* Start Recorded data *
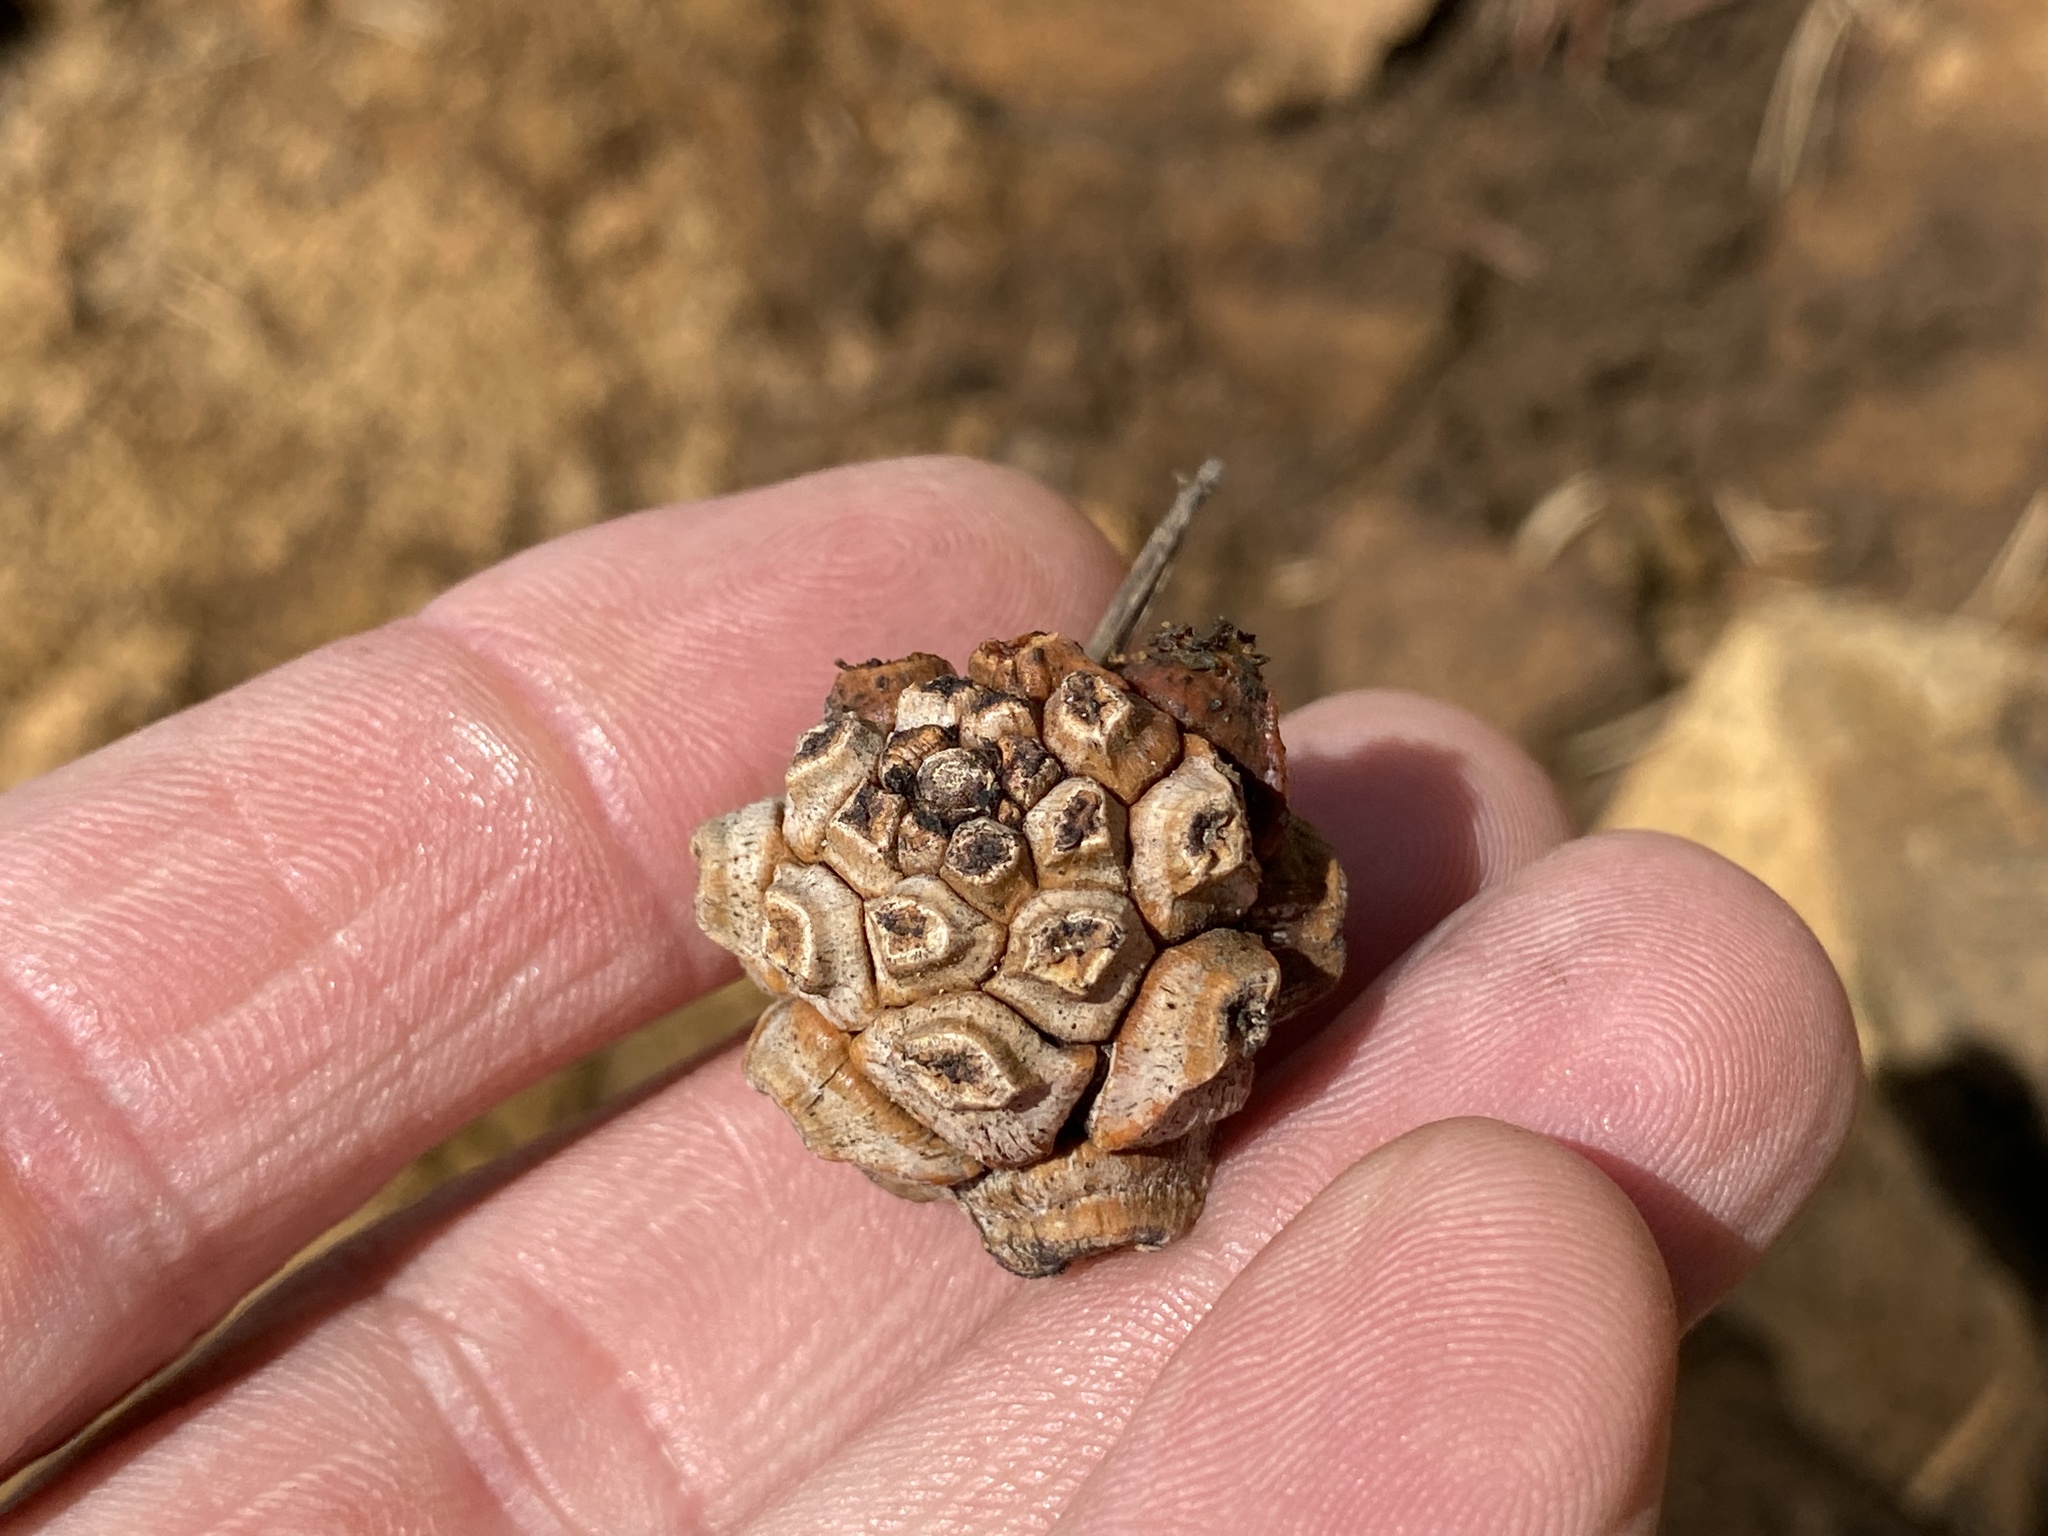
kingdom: Plantae
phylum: Tracheophyta
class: Pinopsida
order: Pinales
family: Pinaceae
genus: Pinus
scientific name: Pinus edulis
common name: Colorado pinyon
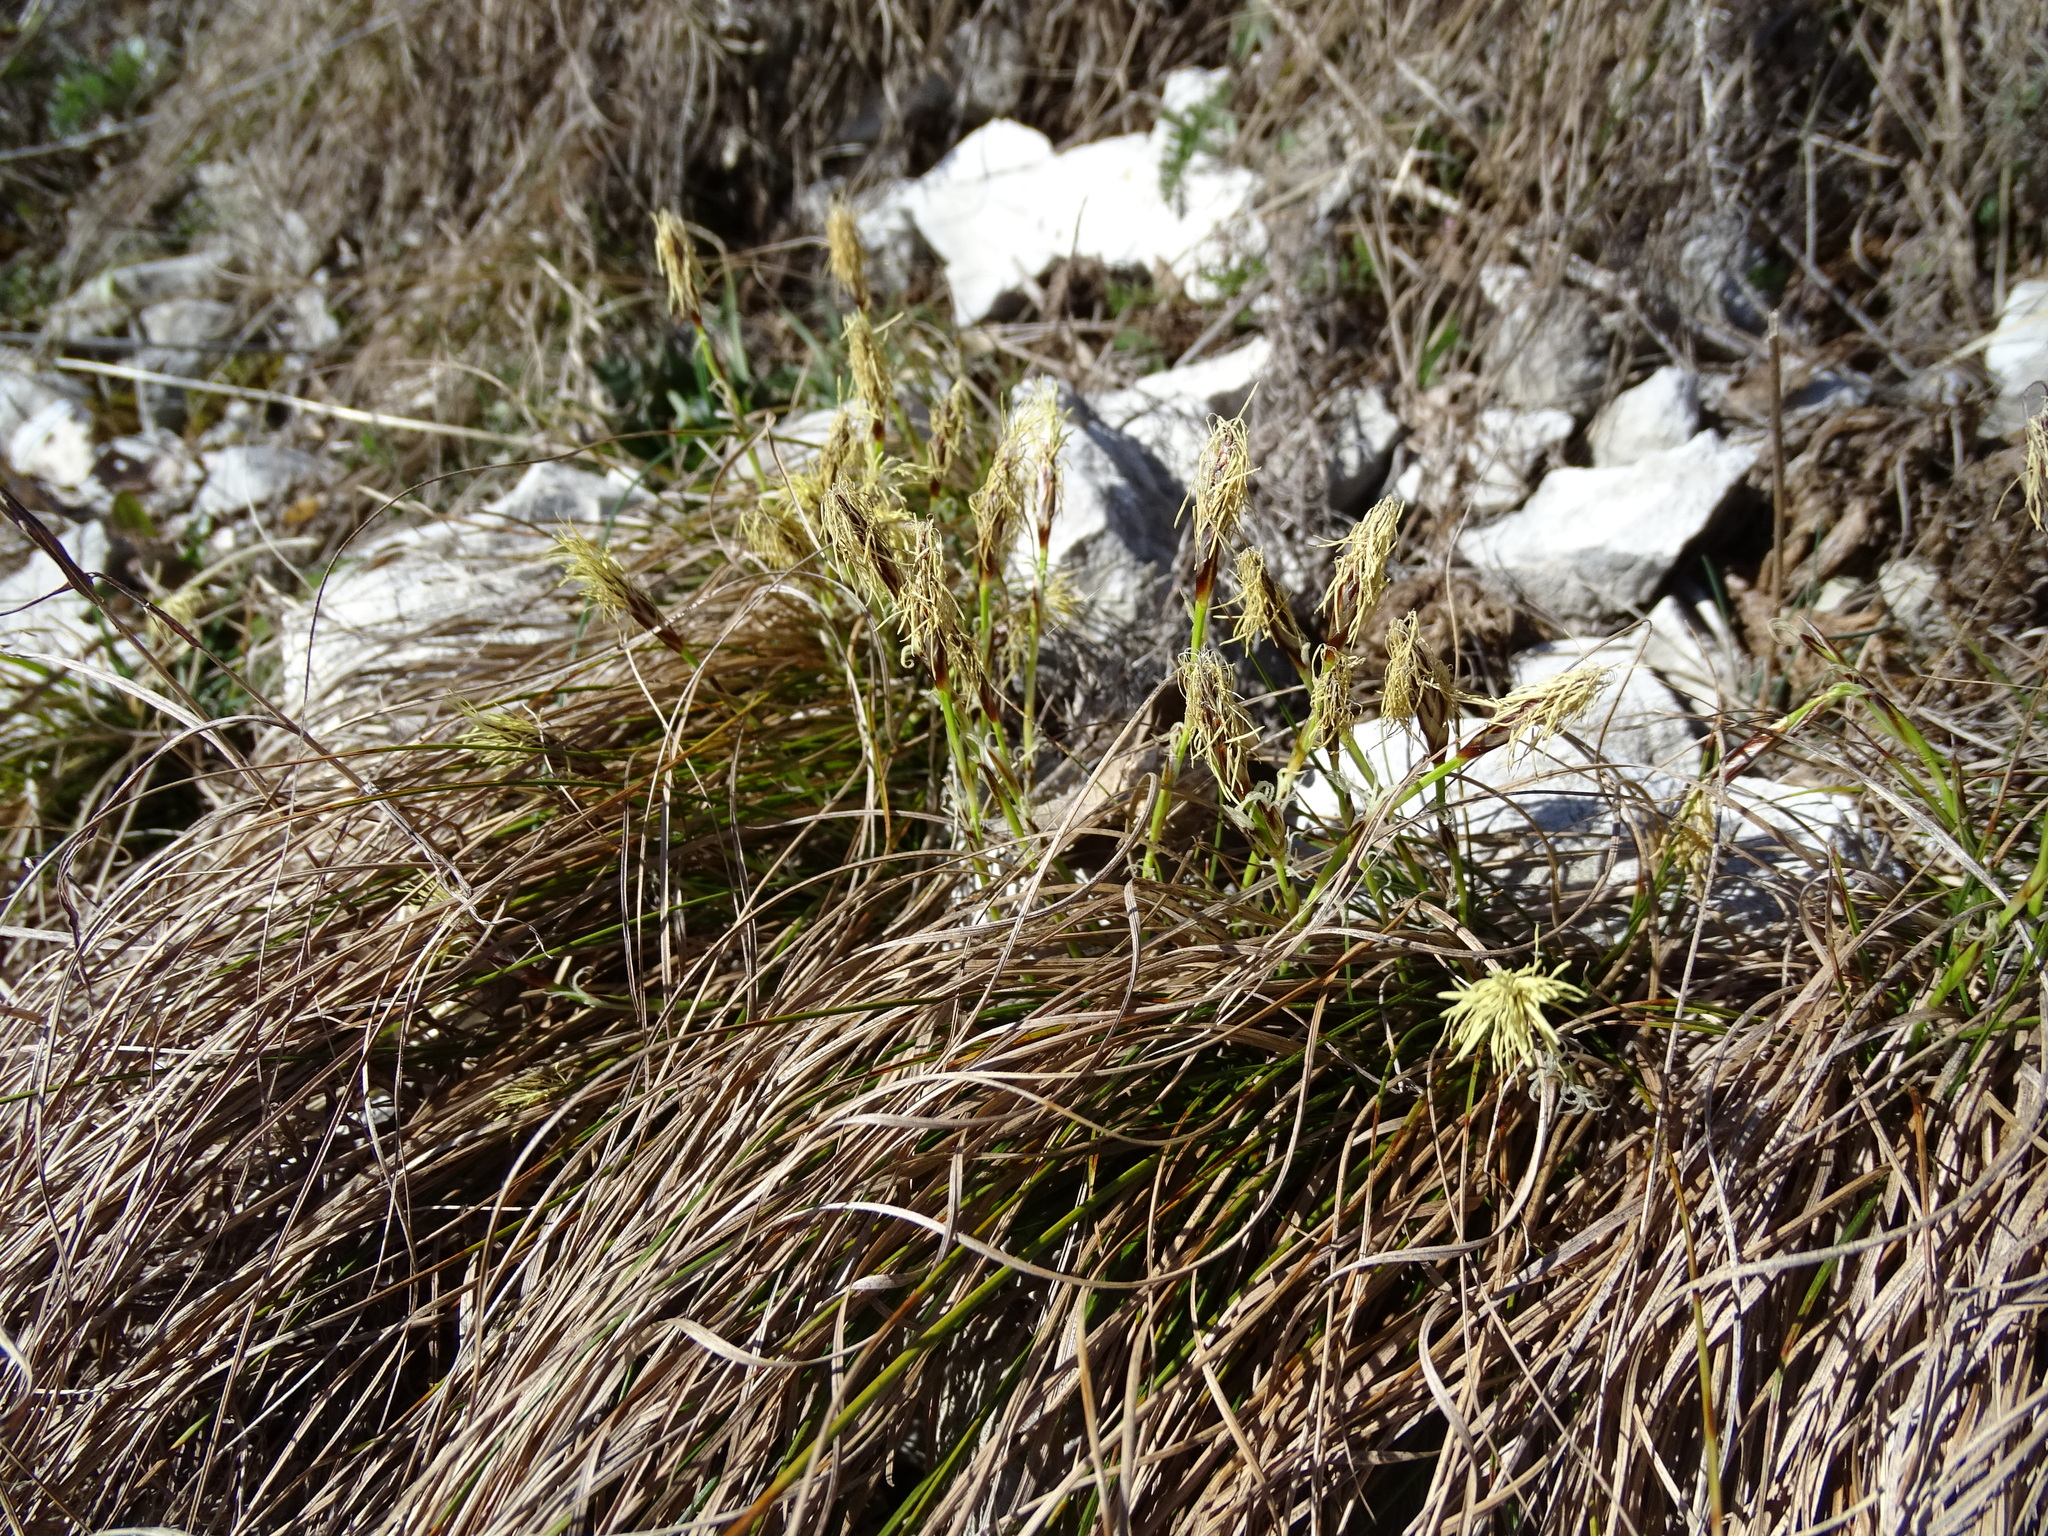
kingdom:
* End Recorded data *
— What you are asked to do —
Transcribe every line of the listing above verbatim, leaving out the pictures.

— Problem solution —
kingdom: Plantae
phylum: Tracheophyta
class: Pinopsida
order: Pinales
family: Pinaceae
genus: Pinus
scientific name: Pinus edulis
common name: Colorado pinyon
kingdom:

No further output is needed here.